A historiografia espanhola costuma considerar como fonte principal para esta questão uma breve passagem da crónica do bispo Pelayo de Oviedo, escrita por volta de 1130, talvez porque este prelado foi contemporâneo dos factos e porque se trata da primeira que estabelece a filiação materna de dona Teresa. Diz assim: ... teve o rei também duas concubinas, mas mui nobres: a primeira chamou-se Jimena Muñiz, e foi mãe de Elvira [...]; e de Teresa, esposa do conde Henrique (e depois rainha de Portugal). O referido texto gozou de alta credibilidade relativamente ao assunto em questão, apesar de ter sido escrito numa época em que o rei Afonso VII de Leão e Castela, sobrinho de dona Teresa, sofria com a situação irreversível da separação dos territórios portugueses do seu império. Relativamente às origens da primeira rainha de Portugal, também costuma ser citada uma fonte mais longínqua dos acontecimentos, mas de comprovada credibilidade, a crónica oficial do reinado de Afonso VII, que narra factos ocorridos até ao ano de 1147. Nela se conta que dona Teresa era filha do rei Afonso VI, tida não com uma mulher legítima, mas antes com uma concubina mui amada pelo rei, chamada Jimena Muñiz. Posteriormente, as raízes desta infanta seriam compiladas de forma semelhante em todas as crónicas medievais espanholas, para explicar os direitos de dona Teresa às terras portuguesas. Em qualquer dos casos, estas fontes assinalarão de forma unânime as duas características principais do seu nascimento, fora do casamento e proveniente de uma mãe de linhagem nobre muito prestigiada, dona de alta guisa.

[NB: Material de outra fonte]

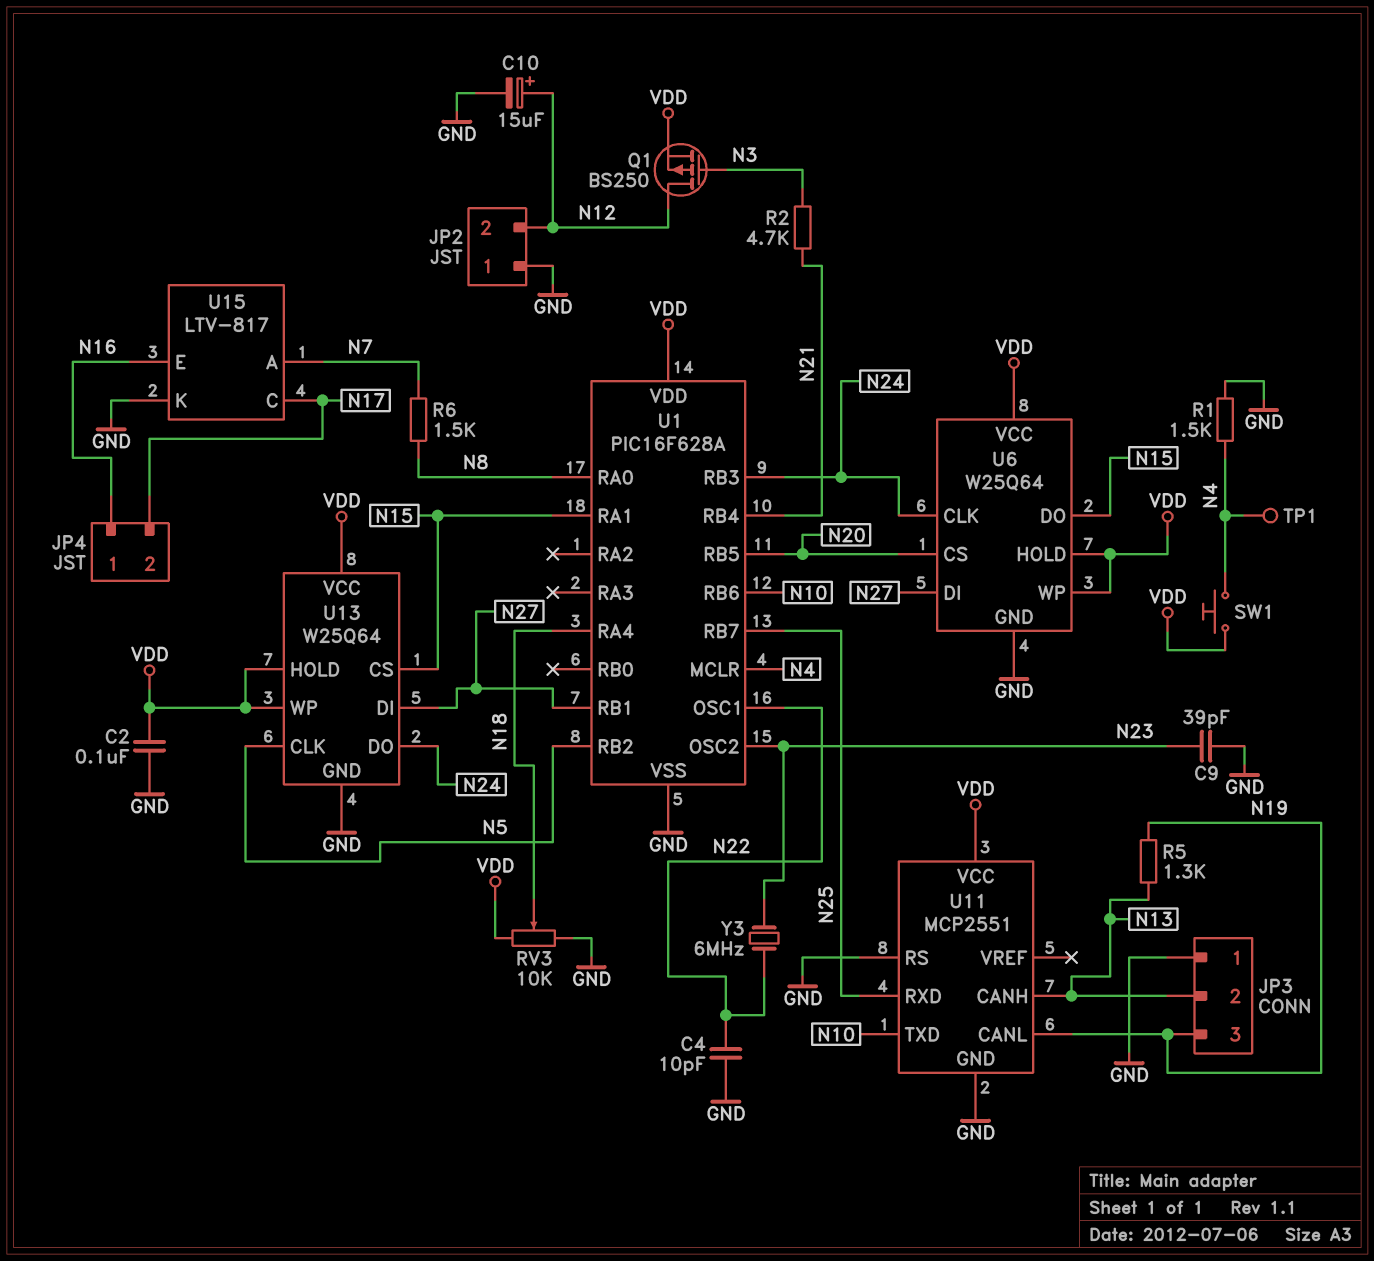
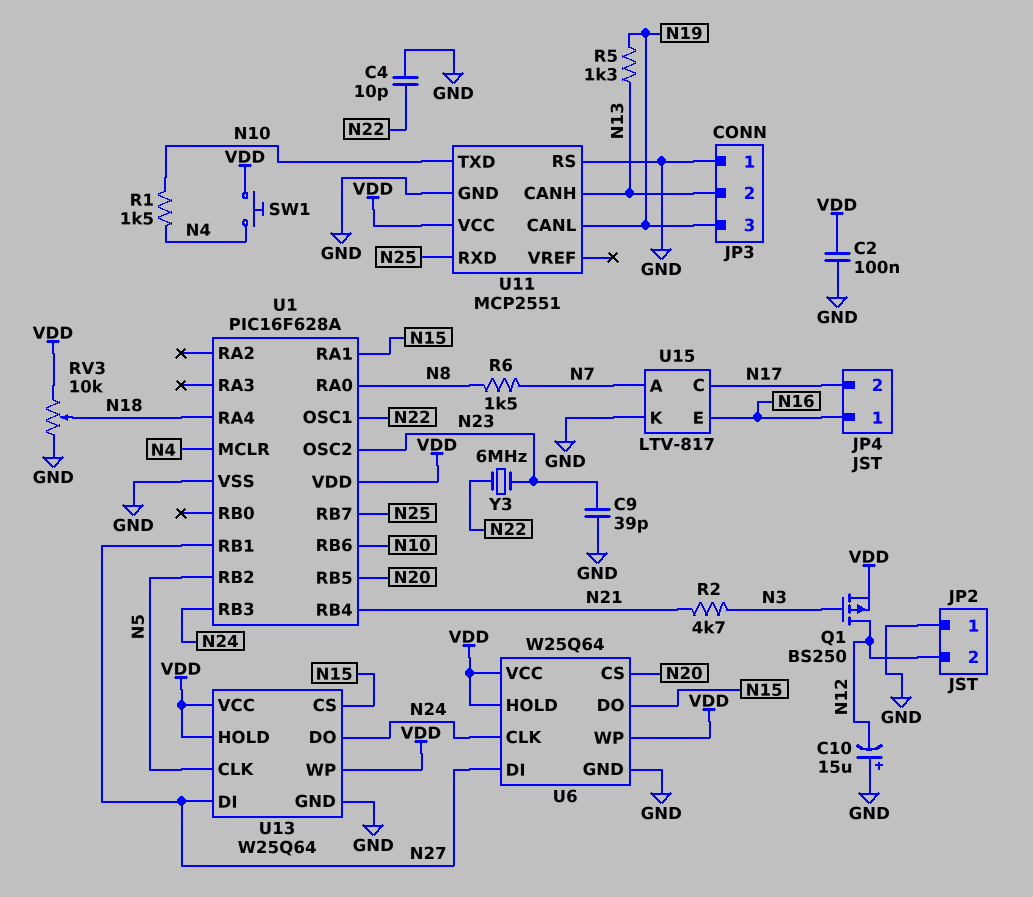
C10: 15uF (plus N12, minus GND) -> 15uF (plus GND, minus N12)
R1: 1.5k (GND, N4) -> 1.5k (N4, N10)
TP1: test point (N4) -> none

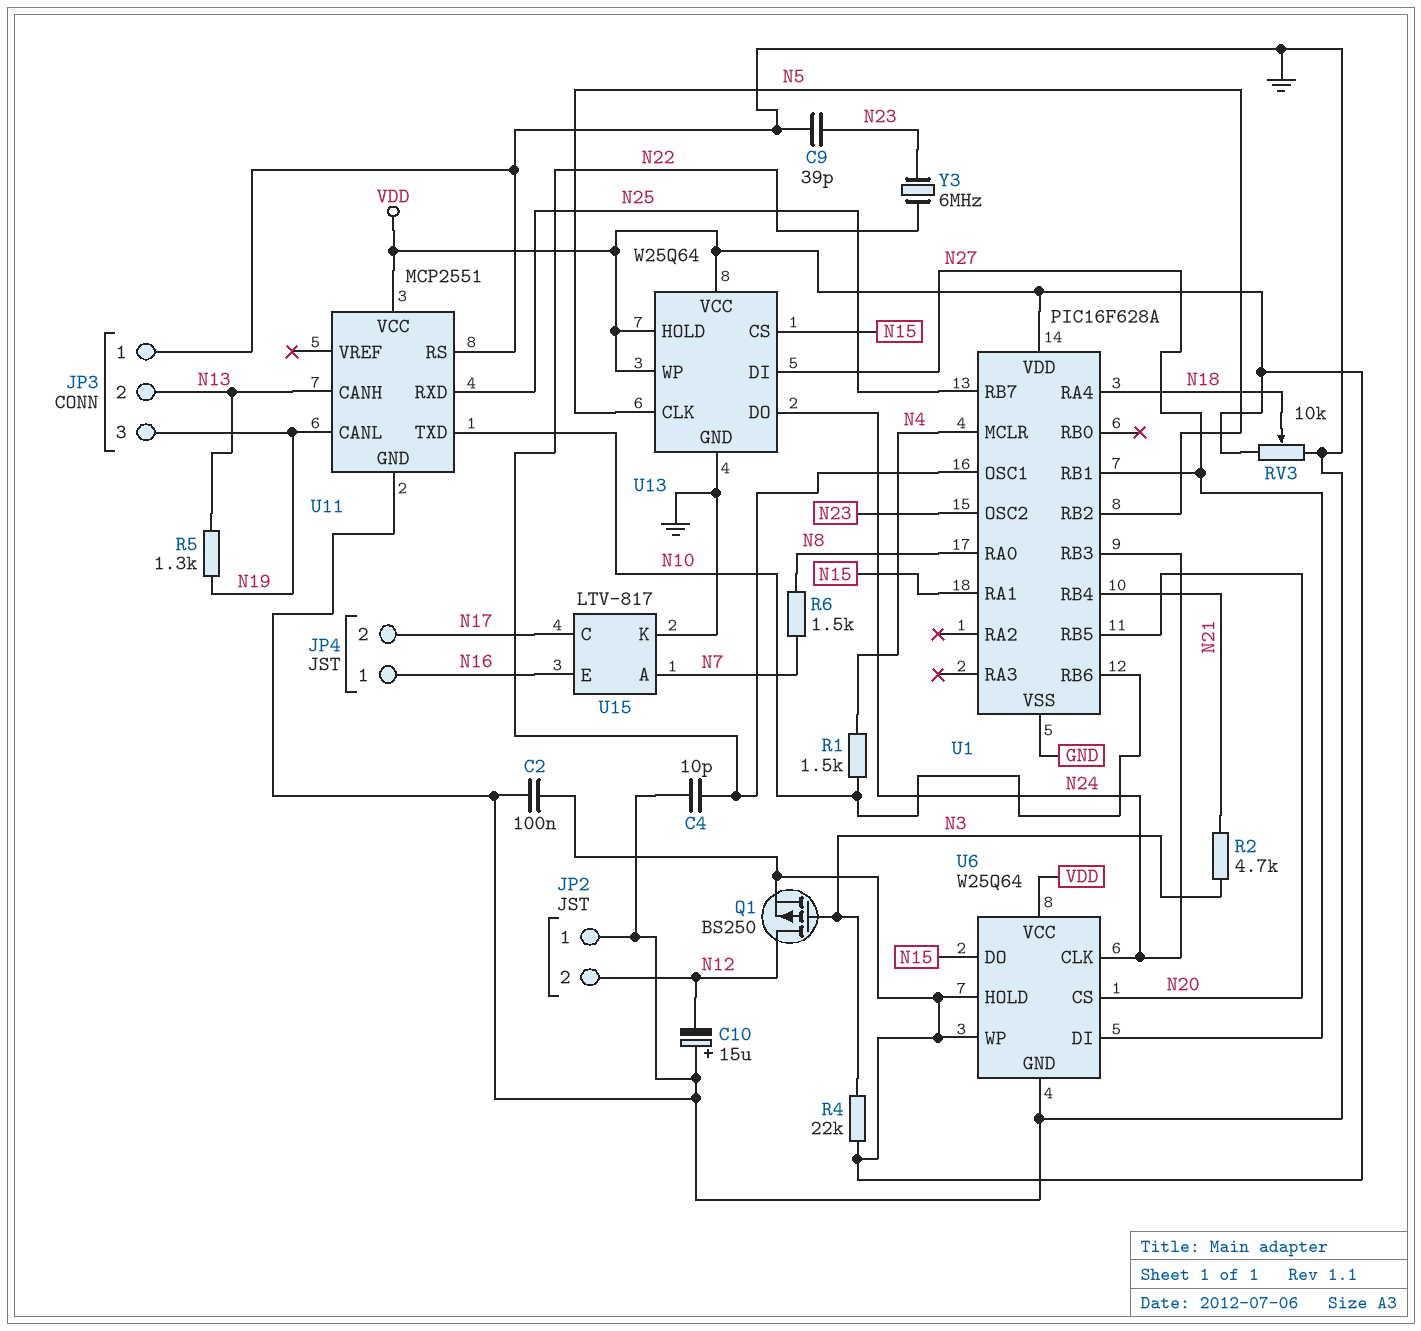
R4: none -> 22k (N3, VDD)
SW1: button (N4, VDD) -> none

As primeiras crónicas portuguesas, começando pela III e IV Crónicas Breves de Coimbra, limitar-se-ão a fixar a sua filiação paterna, sem entrar na questão das características do seu nascimento. Contudo, a filiação materna não será ignorada pelos seus descendentes portugueses próximos. É o caso de um documento datado em 1142, no qual a infanta Sancha Henriques faz uma doação assinalando que possuía a herdade em questão da sua avó, Jimena Muñiz, através da sua mãe, a rainha donaTeresa. Sintomaticamente, a questão das origens da primeira rainha de Portugal, ou melhor, do tipo de união que lhe tinha dado origem, começará a interessar no seu país quando os Áustrias espanhóis se sentaram no trono daquele reino. Até o fino diplomata e escritor André Resende, que serviu lealmente essa dinastia, na sua conhecida De Antiquietatis Lusitaniae (1593), se manifestou ofendido pelo facto de a mãe do primeiro rei de Portugal ser considerada ilegítima. Voltará a aflorar-se o delicado assunto, com maior intensidade, nos finais do século XVII e princípios do século XVIII, quase sempre motivado por causas políticas alheias». In Marsilio Cassotti, D. Teresa, A Primeira Rainha de Portugal, Prefácio de G. Oliveira Martins, Attilio Locatelli, A Esfera dos Livros, 2008, ISBN 978-989-626-119-1.